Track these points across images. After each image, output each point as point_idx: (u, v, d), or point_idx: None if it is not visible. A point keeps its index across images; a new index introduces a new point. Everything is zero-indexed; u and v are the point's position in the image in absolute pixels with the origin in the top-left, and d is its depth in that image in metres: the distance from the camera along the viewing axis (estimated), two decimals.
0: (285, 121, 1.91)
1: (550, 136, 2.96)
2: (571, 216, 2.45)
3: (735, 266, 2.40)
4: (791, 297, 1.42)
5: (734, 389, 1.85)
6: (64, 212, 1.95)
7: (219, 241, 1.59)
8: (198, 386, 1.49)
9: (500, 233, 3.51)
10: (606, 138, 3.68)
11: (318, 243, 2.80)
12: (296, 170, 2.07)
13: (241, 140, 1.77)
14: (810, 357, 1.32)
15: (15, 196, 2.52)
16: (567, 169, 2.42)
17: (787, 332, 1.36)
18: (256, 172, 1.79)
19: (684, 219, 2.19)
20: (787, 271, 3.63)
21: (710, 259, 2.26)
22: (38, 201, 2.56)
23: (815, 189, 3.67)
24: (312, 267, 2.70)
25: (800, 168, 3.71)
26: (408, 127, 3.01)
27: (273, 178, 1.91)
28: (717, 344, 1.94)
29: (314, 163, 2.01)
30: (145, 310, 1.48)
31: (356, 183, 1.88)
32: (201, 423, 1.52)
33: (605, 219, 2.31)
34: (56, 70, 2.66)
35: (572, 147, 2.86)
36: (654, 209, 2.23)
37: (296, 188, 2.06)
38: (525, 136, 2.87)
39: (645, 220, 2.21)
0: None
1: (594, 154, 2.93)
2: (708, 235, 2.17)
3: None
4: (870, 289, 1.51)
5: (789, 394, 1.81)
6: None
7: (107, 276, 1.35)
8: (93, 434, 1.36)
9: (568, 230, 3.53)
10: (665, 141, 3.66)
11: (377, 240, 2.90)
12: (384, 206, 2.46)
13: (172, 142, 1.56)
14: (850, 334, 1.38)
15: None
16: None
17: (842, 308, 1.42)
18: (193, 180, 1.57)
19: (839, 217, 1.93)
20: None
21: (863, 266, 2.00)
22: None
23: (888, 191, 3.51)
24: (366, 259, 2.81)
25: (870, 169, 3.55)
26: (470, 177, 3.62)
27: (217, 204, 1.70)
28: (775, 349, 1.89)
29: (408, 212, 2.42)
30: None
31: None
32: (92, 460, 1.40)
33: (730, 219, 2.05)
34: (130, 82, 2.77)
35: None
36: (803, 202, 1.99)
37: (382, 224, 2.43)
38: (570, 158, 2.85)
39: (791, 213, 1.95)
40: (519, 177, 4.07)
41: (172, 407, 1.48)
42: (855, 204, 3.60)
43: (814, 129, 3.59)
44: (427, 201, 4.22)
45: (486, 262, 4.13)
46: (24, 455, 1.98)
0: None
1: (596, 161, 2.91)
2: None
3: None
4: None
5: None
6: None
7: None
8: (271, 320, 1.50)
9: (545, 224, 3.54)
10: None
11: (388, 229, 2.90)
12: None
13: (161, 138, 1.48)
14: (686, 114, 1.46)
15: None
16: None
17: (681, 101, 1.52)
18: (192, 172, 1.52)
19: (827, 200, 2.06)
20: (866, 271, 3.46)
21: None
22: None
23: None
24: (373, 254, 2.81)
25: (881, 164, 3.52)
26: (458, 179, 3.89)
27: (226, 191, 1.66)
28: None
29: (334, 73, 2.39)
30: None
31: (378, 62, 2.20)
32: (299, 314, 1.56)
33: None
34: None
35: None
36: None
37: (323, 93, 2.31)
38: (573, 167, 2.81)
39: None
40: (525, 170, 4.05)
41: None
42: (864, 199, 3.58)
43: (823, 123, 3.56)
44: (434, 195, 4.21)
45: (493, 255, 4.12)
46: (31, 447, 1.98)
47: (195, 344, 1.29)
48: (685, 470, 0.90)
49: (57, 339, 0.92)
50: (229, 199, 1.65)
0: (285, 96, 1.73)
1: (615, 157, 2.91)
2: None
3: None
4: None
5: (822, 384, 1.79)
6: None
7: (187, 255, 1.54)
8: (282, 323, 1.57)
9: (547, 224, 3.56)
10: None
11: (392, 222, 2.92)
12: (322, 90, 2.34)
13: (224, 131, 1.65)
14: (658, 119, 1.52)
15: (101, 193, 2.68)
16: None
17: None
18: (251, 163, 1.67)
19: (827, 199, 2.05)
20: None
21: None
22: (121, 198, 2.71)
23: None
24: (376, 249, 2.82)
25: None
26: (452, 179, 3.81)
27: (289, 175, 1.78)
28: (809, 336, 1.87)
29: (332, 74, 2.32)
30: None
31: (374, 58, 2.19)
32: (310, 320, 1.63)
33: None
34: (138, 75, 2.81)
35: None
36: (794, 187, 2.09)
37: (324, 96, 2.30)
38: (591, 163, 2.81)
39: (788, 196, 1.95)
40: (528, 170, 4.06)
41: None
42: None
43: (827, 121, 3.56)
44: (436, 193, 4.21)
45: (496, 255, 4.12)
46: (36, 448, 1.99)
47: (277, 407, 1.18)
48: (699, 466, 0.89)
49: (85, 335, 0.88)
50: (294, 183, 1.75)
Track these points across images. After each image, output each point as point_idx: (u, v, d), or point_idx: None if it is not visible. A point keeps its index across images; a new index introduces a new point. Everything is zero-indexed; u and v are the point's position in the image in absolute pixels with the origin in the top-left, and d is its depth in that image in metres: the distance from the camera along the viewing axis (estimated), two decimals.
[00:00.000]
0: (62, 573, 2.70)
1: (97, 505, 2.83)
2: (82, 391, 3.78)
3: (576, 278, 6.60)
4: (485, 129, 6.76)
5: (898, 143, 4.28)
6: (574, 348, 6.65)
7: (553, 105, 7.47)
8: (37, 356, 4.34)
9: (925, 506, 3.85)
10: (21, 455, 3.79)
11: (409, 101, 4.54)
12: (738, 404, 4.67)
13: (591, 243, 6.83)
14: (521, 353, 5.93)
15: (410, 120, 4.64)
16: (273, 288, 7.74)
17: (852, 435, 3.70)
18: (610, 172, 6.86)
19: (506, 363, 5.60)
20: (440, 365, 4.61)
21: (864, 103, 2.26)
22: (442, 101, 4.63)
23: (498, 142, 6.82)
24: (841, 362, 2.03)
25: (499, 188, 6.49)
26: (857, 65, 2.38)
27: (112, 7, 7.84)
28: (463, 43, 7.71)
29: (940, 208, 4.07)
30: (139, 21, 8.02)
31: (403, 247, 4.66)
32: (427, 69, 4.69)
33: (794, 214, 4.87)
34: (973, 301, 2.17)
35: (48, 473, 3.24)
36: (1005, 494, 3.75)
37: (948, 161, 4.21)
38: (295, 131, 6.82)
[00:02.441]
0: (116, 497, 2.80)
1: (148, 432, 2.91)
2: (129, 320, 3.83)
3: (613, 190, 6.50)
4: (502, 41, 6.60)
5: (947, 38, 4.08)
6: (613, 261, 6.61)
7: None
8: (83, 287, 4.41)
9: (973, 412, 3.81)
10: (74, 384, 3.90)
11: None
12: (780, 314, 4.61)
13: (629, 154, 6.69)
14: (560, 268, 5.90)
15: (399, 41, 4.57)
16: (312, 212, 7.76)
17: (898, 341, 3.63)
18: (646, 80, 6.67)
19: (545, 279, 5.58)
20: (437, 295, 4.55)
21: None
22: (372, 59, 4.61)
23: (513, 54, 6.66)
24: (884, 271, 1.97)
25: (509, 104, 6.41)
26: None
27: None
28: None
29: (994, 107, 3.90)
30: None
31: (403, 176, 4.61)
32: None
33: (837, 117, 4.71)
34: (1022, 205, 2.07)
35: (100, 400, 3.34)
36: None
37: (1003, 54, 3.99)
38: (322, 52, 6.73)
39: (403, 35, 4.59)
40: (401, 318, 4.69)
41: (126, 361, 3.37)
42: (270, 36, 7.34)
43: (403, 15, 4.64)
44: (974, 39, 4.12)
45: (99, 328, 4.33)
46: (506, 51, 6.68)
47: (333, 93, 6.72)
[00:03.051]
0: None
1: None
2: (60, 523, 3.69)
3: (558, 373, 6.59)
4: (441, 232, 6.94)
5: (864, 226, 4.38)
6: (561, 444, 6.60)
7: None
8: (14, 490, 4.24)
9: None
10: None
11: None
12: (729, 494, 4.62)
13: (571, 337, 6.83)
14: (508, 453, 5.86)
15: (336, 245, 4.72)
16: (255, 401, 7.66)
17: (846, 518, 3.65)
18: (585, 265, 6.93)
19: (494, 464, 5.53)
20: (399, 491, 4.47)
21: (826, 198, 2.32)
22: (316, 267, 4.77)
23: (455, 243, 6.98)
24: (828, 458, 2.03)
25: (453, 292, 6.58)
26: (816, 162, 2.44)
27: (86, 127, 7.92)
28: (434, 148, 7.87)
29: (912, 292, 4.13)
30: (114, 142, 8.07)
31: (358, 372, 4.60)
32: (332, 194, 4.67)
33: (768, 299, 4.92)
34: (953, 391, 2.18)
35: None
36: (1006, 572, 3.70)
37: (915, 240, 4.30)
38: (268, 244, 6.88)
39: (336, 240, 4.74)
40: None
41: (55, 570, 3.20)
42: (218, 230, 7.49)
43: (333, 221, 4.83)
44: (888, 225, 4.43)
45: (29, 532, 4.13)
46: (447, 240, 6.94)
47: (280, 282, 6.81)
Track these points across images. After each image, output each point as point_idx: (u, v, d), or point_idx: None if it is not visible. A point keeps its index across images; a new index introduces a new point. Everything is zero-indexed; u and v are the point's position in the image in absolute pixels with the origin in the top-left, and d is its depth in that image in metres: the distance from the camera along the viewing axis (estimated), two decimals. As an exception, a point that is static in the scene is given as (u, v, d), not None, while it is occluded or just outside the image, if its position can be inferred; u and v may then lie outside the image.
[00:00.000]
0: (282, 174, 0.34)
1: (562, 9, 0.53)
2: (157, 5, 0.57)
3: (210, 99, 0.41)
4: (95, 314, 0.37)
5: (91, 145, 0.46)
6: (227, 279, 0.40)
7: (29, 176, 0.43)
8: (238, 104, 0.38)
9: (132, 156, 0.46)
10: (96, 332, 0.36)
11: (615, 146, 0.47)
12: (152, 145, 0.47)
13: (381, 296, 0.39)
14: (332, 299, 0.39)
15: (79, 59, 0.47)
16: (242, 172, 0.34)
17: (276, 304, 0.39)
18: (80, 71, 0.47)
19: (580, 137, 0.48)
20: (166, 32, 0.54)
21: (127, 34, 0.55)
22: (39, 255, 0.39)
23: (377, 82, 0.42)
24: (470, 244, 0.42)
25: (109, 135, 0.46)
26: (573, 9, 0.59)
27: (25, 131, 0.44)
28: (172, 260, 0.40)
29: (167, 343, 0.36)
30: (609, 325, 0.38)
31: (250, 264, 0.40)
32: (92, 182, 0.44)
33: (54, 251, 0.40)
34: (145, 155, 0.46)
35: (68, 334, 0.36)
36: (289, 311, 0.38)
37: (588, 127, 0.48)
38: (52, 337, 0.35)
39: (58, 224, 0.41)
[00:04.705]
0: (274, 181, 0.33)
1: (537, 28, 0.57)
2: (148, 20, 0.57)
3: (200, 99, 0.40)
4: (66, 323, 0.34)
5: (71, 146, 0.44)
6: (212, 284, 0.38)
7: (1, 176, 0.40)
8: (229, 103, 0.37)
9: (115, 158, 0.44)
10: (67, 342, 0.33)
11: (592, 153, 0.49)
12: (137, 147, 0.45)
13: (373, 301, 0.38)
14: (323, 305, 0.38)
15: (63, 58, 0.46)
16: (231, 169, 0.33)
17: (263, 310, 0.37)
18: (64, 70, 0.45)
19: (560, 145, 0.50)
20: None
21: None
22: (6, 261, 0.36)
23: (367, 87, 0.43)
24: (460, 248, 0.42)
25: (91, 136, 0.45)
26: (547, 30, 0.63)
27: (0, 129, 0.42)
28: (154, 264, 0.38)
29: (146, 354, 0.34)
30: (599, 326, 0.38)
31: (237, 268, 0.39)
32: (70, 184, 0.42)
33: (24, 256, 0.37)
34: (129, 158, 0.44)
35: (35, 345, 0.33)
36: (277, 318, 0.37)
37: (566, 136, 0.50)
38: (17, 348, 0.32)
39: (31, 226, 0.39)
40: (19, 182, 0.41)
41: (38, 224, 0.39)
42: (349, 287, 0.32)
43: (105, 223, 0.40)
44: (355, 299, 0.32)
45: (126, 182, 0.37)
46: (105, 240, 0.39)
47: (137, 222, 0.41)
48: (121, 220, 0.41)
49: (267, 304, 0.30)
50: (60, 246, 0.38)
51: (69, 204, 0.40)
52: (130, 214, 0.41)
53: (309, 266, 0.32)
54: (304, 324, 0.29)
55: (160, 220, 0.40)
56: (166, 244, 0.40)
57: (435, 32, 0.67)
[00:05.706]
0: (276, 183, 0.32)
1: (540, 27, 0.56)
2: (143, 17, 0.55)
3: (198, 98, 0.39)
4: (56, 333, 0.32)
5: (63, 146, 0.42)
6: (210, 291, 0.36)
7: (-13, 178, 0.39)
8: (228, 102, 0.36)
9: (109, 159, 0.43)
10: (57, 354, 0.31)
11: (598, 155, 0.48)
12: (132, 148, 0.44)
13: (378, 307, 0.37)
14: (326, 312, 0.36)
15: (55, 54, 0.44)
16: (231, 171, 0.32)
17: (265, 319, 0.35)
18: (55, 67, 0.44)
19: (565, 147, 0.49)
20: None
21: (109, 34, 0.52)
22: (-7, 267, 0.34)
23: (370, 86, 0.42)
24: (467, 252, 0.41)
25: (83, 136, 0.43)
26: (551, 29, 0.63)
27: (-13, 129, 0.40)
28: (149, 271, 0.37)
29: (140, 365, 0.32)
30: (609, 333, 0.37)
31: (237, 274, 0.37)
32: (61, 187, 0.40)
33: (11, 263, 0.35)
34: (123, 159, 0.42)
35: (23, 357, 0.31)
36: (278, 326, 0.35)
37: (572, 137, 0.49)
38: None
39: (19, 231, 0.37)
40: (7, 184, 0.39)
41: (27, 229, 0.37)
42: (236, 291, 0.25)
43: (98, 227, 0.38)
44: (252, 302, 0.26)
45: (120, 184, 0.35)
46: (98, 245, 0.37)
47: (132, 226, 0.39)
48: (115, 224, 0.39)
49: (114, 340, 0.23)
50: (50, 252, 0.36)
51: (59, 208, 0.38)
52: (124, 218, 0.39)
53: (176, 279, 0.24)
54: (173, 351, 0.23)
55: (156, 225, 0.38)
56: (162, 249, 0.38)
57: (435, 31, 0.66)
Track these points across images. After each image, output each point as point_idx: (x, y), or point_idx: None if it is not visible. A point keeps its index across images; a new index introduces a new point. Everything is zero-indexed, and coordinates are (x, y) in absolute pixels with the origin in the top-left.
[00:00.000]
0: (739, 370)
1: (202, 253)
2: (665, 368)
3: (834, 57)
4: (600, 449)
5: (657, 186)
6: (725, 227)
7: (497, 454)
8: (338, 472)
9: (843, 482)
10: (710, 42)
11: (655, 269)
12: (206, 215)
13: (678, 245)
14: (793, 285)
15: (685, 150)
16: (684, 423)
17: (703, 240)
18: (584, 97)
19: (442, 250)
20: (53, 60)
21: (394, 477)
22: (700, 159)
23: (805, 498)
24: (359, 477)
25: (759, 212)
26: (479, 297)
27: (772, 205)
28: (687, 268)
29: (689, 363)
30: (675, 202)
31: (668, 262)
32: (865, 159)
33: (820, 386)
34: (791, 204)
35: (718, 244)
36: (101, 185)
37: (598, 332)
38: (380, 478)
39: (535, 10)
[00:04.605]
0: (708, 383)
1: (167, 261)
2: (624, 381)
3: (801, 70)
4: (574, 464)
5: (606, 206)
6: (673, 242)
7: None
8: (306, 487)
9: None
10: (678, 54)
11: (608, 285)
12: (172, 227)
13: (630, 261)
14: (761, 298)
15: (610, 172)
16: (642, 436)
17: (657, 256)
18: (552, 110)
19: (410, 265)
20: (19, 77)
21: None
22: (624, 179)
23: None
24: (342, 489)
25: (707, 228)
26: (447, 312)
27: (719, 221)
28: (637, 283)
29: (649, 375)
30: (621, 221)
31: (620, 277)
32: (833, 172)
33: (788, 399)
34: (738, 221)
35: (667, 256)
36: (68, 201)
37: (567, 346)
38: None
───
● WHAT IS NEEDED
Using the listing above, return word for word each line from the one that has "6: (574, 348, 6.65)" through the one that has "27: (112, 7, 7.84)", and no line outside that range.

● SOLUTION TO THIS EXERCISE
6: (574, 348, 6.65)
7: (553, 105, 7.47)
8: (37, 356, 4.34)
9: (925, 506, 3.85)
10: (21, 455, 3.79)
11: (409, 101, 4.54)
12: (738, 404, 4.67)
13: (591, 243, 6.83)
14: (521, 353, 5.93)
15: (410, 120, 4.64)
16: (273, 288, 7.74)
17: (852, 435, 3.70)
18: (610, 172, 6.86)
19: (506, 363, 5.60)
20: (440, 365, 4.61)
21: (864, 103, 2.26)
22: (442, 101, 4.63)
23: (498, 142, 6.82)
24: (841, 362, 2.03)
25: (499, 188, 6.49)
26: (857, 65, 2.38)
27: (112, 7, 7.84)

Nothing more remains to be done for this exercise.